Le premier ministre, Bernard Cazeneuve, n’imaginait sans doute pas, en mettant solennellement en place le 24 janvier la commission du Livre blanc sur l’immobilier pénitentiaire, que le contexte serait aussi agité au moment de la restitution de ses travaux. Cette commission, présidée par Jean-René Lecerf, président Les Républicains (LR) du conseil départemental du Nord, doit rendre mardi 4 avril au ministre de la justice ce Livre blanc apportant des propositions pour que la nouvelle génération de prisons ne connaisse pas les tares du système carcéral actuel.

Or, en quelques jours, les problèmes des prisons ont resurgi. Le directeur de l’administration pénitentiaire, Philippe Galli, nommé en septembre 2016, a démissionné le 31 mars, invoquant un défaut « de confiance et de respect » de la part du cabinet du garde des sceaux, Jean-Jacques Urvoas. Deux jours plus tôt, alors que tombaient les chiffres sur un nouveau record du nombre de détenus en France (69 430 au 1er mars), la directrice de la maison d’arrêt de Seine-Saint-Denis informait les tribunaux qu’elle ne pouvait plus accueillir un seul détenu de plus. Avec 1 132 personnes pour 582 places, la prison de Villepinte affiche un taux d’occupation jamais atteint de 201 %.

Nécessité d’une révolution culturelle

Six mois après la publication du rapport du ministre de la justice intitulé « En finir avec la surpopulation carcérale », la question est plus que jamais d’actualité. Le Livre blanc martèle que la construction de nouvelles places de prison ne sera pas une solution aux problèmes actuels à moins qu’elle ne soit accompagnée d’une révolution culturelle.

Selon nos informations, la commission présidée par M. Lecerf, l’ex-sénateur LR, rapporteur de la loi pénitentiaire de 2009, propose de réguler les flux d’incarcération afin de respecter strictement les capacités d’accueil des nouveaux établissements et d’accompagner la résorption de la surpopulation dans les établissements existants. Il ne s’agit pas à proprement parler d’un numerus clausus, mais d’instaurer une pratique en concertation avec les magistrats afin de lier l’augmentation de la capacité à une décrue de la densité, sans pour autant viser une baisse du nombre de détenus. Car ce Livre blanc, présenté en quatre parties, part du constat que « les précédents programmes immobiliers ont échoué à endiguer la surpopulation carcérale ».

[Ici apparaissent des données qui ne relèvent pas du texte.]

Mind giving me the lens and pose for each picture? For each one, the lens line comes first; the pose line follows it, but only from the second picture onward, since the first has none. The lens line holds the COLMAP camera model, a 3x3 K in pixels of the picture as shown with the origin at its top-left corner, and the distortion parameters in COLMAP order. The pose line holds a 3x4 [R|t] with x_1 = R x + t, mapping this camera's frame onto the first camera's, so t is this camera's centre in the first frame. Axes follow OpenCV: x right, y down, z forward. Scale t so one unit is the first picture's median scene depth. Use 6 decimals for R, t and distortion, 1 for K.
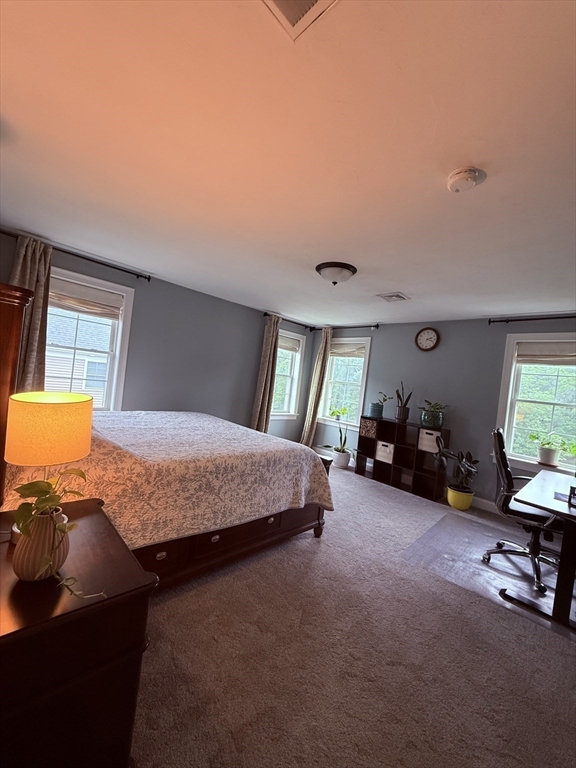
lens RADIAL K [[304.0, 0, 285.5], [0, 304.0, 380.3], [0, 0, 1]] dist [-0.004495, 0.001227]
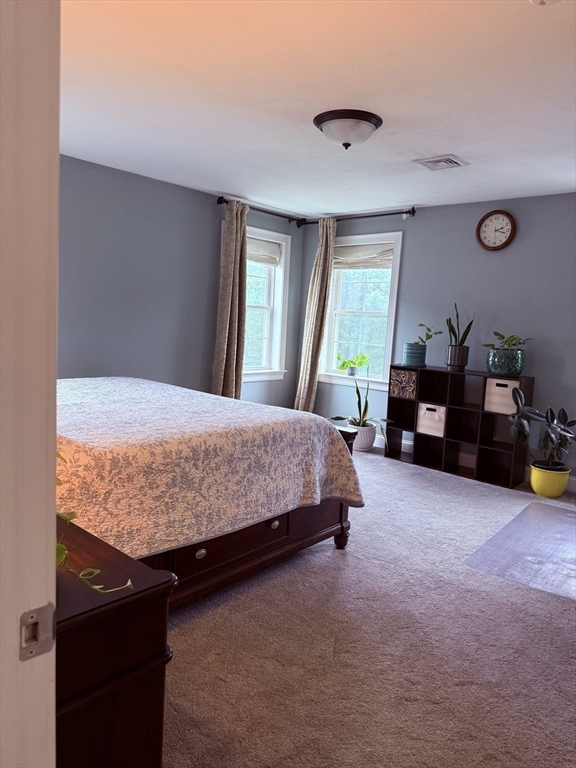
lens RADIAL K [[539.0, 0, 283.1], [0, 539.0, 383.6], [0, 0, 1]] dist [0.010531, -0.031483]
pose [[0.995497, -0.073904, 0.059361, -0.068497], [0.065808, 0.989541, 0.128364, 0.002085], [-0.068227, -0.123880, 0.989949, -0.118791]]
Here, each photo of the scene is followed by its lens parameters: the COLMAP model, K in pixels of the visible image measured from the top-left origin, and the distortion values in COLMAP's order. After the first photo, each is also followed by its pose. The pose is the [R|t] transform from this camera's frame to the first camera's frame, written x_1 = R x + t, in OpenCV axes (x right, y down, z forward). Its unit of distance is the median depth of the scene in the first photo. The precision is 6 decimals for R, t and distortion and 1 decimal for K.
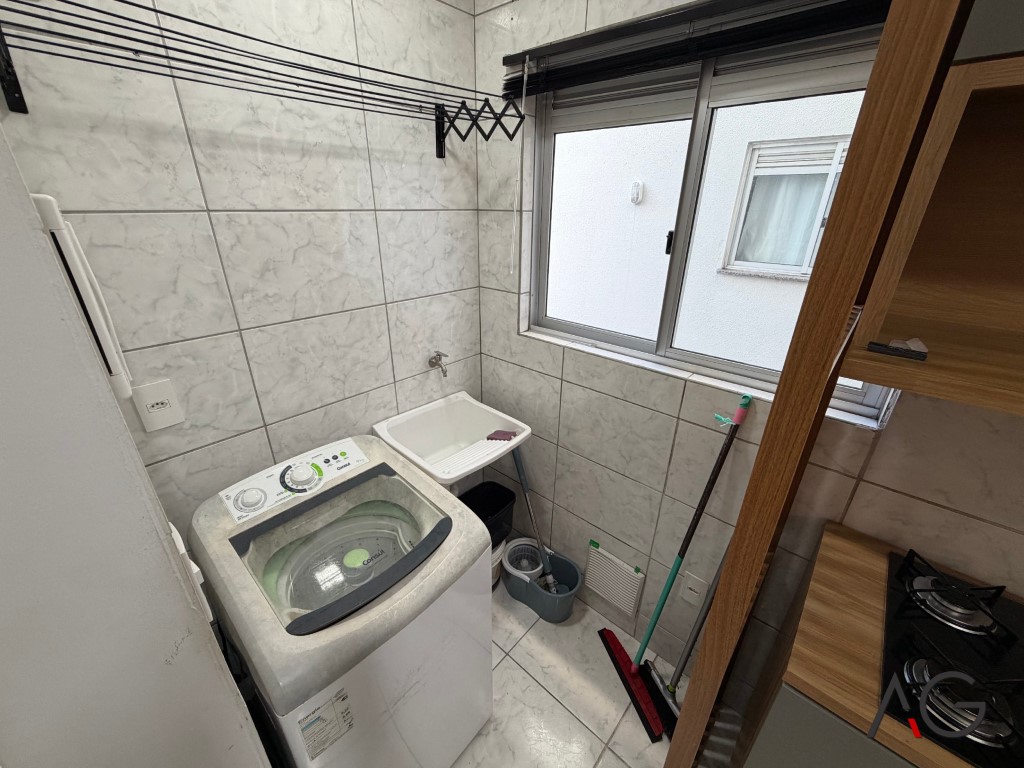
lens RADIAL K [[407.6, 0, 507.3], [0, 407.6, 384.4], [0, 0, 1]] dist [0.000883, -0.000786]
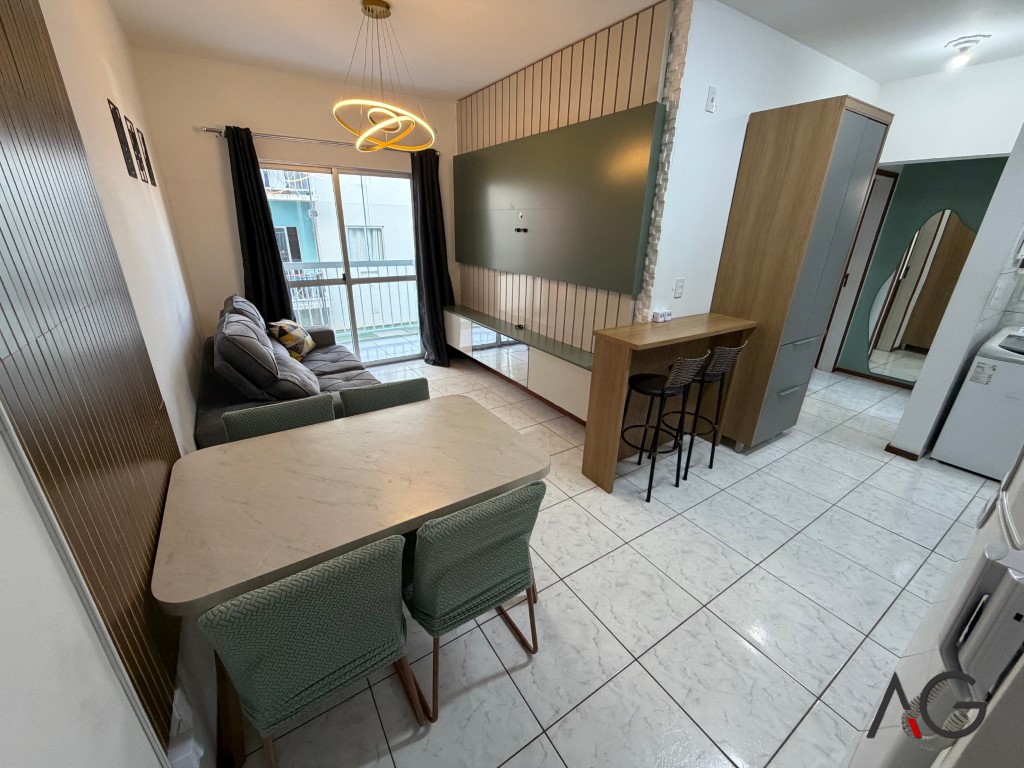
lens RADIAL K [[407.6, 0, 508.4], [0, 407.6, 383.9], [0, 0, 1]] dist [0.000883, -0.000786]
pose [[-0.254152, 0.342244, -0.904586, 2.469045], [-0.409197, 0.809411, 0.421203, 0.745950], [0.876336, 0.477203, -0.065669, -1.475107]]
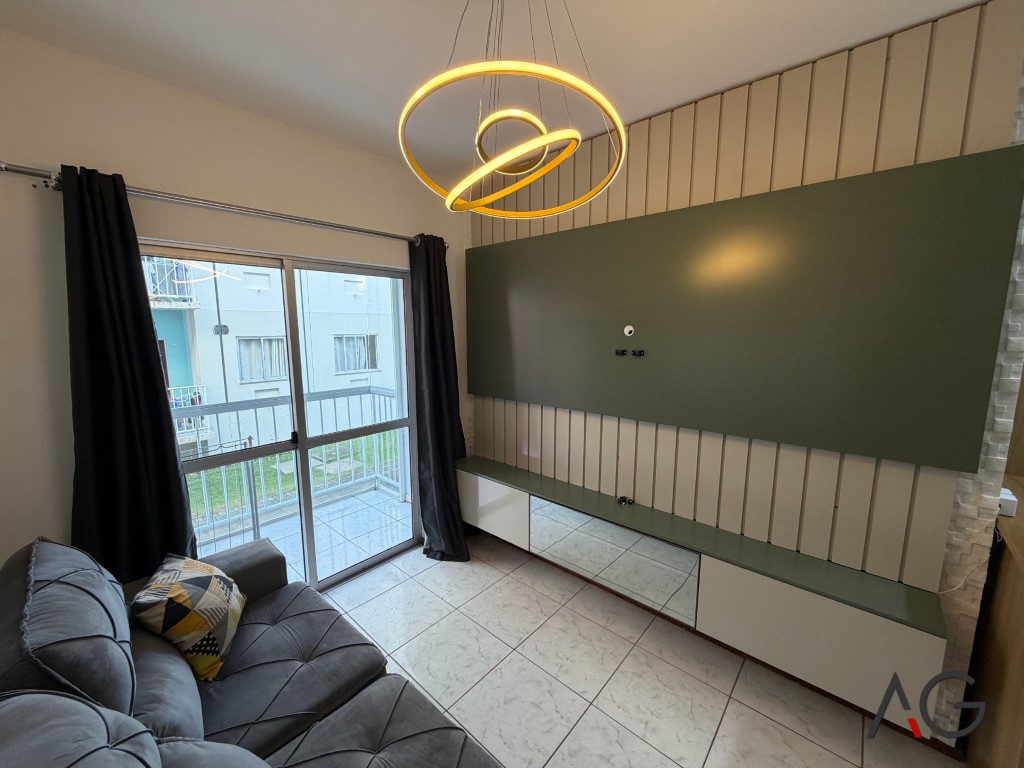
lens RADIAL K [[407.6, 0, 508.3], [0, 407.6, 383.6], [0, 0, 1]] dist [0.000883, -0.000786]
pose [[0.006984, 0.132963, -0.991096, 1.253987], [-0.400928, 0.908343, 0.119036, 1.175034], [0.916083, 0.396527, 0.059652, -2.666036]]
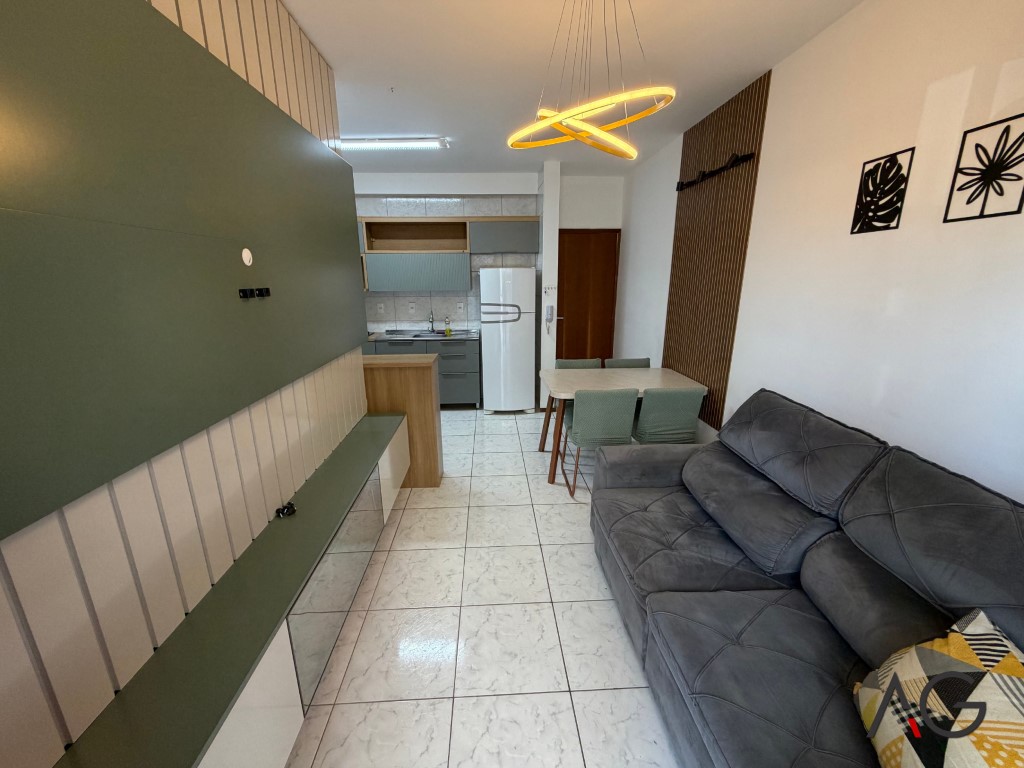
lens RADIAL K [[407.6, 0, 506.5], [0, 407.6, 384.5], [0, 0, 1]] dist [0.000883, -0.000786]
pose [[0.708836, -0.192922, 0.678478, -0.917734], [0.295846, 0.954492, -0.037678, 1.560457], [-0.640333, 0.227432, 0.733654, -3.380344]]
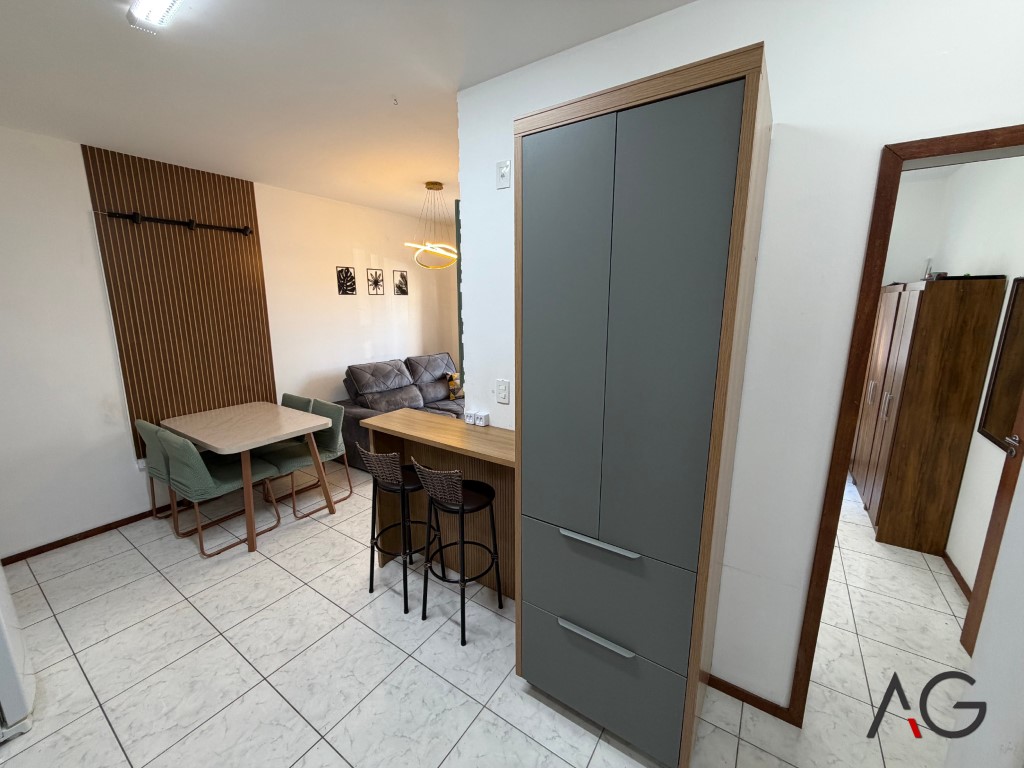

Spécialiste de longue date des questions pénitentiaires, M. Lecerf avait d’emblée affiché la couleur le 24 janvier en rappelant qu’« une société se juge à l’état de ses prisons », selon la citation prêtée à Albert Camus. « J’ai rencontré la misère et la désespérance humaines, dans ce monde clos, hors du temps et des préoccupations de la plus grande part de la société », avait affirmé cet élu de l’opposition choisi par M. Urvoas pour mener cette mission. La commission du Livre blanc, composée d’une cinquantaine de personnalités qualifiées, parlementaires, magistrats et responsables pénitentiaires, ne devait pas être soupçonnée d’être partisane afin que ses travaux puissent nourrir la prochaine majorité. Car, au vu de l’effort financier qu’il faudra tenir dans la durée si des programmes de construction de 10 000 à 16 000 places étaient confirmés, une loi de programmation sera nécessaire.

Renoncer aux grandes prisons

Divisée sur l’intérêt des recours au financement privé pour un tel programme, les fameux partenariats publics-privés, la commission Lecerf recommande en revanche de renoncer aux grandes prisons de 1 000 détenus ou plus. Elle propose surtout de différencier davantage les niveaux de sécurité, et donc de coût, selon les établissements. Les délinquants sexuels ou les délinquants de la route ne représentent par exemple pas le même risque d’évasion que les personnes du grand banditisme.

Répondant au souhait exprimé par le garde des sceaux de « combattre l’oisiveté en détention », le Livre blanc recommande de concevoir les établissements « autour d’une journée de détention principalement organisée en dehors de la cellule ». Avec, comme corollaire, de faire de l’offre de cinq heures d’activité par jour une norme contraignante pour l’administration. Tout cela nécessitera une meilleure collaboration des collectivités territoriales et des services de l’Etat.

Loin d’un fantasme sur des prisons cinq étoiles, il s’agit pour M. Lecerf de « faire du temps d’emprisonnement un temps utile, fécond (…), meilleur rempart contre la récidive », avait-il plaidé devant M. Cazeneuve le 24 janvier.